Austin Parker 72 Fly, un lobster di classe

di LupodiMare Commenta

Austin Parker 72 Fly, è un lobster di classe, un mix sapiente di classicismo ed innovazione, che porta la firma di Fulvio De Simoni.

Il 72 dell’Austin Parker, come gli altri esemplari della flotta, è stato realizzato in infusione: la carena laminata in single skin di fibra di vetro, mentre le murate, la tuga e la coperta sono in sandwich con anima di Pvc termostatato. Inoltre, per equilibrare l’assetto durante la planata, il cantiere ha previsto anche un pattino strutturale a tutta larghezza nella zona di poppa.

Il design, come accennavamo all’inizio, è opera dell’architetto Fulvio De Simoni, che ha saputo mescolare gli elementi caratteristici del lobster, come lo scafo slanciato ma dalla prua alta, o la tuga allugata, con soluzioni assolutamente inedite.

Come spiega l’amministratore del cantiere:

La richiesta presentata al progettista, al di là delle valutazioni estetiche, aveva come fine uno yacht con grandi spazi a disposizione, sia sopra sia sottocoperta, nel rispetto del nostro stile classico, senza essere retrò.

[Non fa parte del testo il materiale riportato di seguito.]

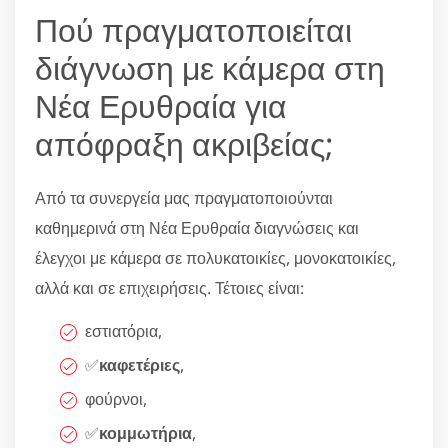
Πού πραγματοποιείται
διάγνωση με κάμερα στη
Νέα Ερυθραία για
απόφραξη ακριβείας;
Από τα συνεργεία μας πραγματοποιούνται
καθημερινά στη Νέα Ερυθραία διαγνώσεις και
έλεγχοι με κάμερα σε πολυκατοικίες, μονοκατοικίες,
αλλά και σε επιχειρήσεις. Τέτοιες είναι:
εστιατόρια,
✅
καφετέριες
,
φούρνοι,
✅
κομμωτήρια
,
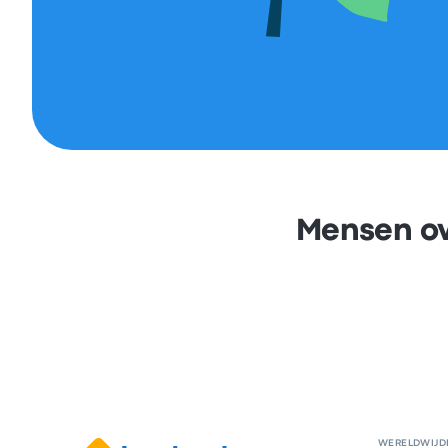
Mensen ov
WERELDWIJD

All’esterno, infatti, la superficie garantita dal fly bridge e dalle zone prendisole di prua è piuttosto notevole, così come all’interno, dove trovano posto ben 4 cabine, 4 bagni e quartiere equipaggio per 2 persone.

L’amministratore del cantiere ha chiarito che:

La nostra idea è offrire all’armatore una barca già definita, in cui i suoi interventi siano limitati ai dettagli, come le essenze o le tappezzerie, per esempio. In questo modo il processo di industrializzazione di ogni singolo modello può essere più spinto e ciò si traduce in un reale vantaggio per il cliente: i costi di preventivo sono certi, così come lo sono i tempi di produzione e consegna.

Il cantiere, sta già progettando di allargare la flotta, soprattutto sull’onda del successo riscontrato di recente, proprio in un periodo in cui molti lamentano una contrazione delle vendite. Secondo l’ad di Austin Parker, il segreto sta nella filosofia adottata dal cantiere. Differentemente dagli altri, infatti, che propongono ogni anno uno pseudo restyling delle barche, senza alcun reale vantaggio, Austin Parker non cambia i progetti o le specifiche se non c’è motivo, cosa che i clienti, evidentemente, sanno apprezzare.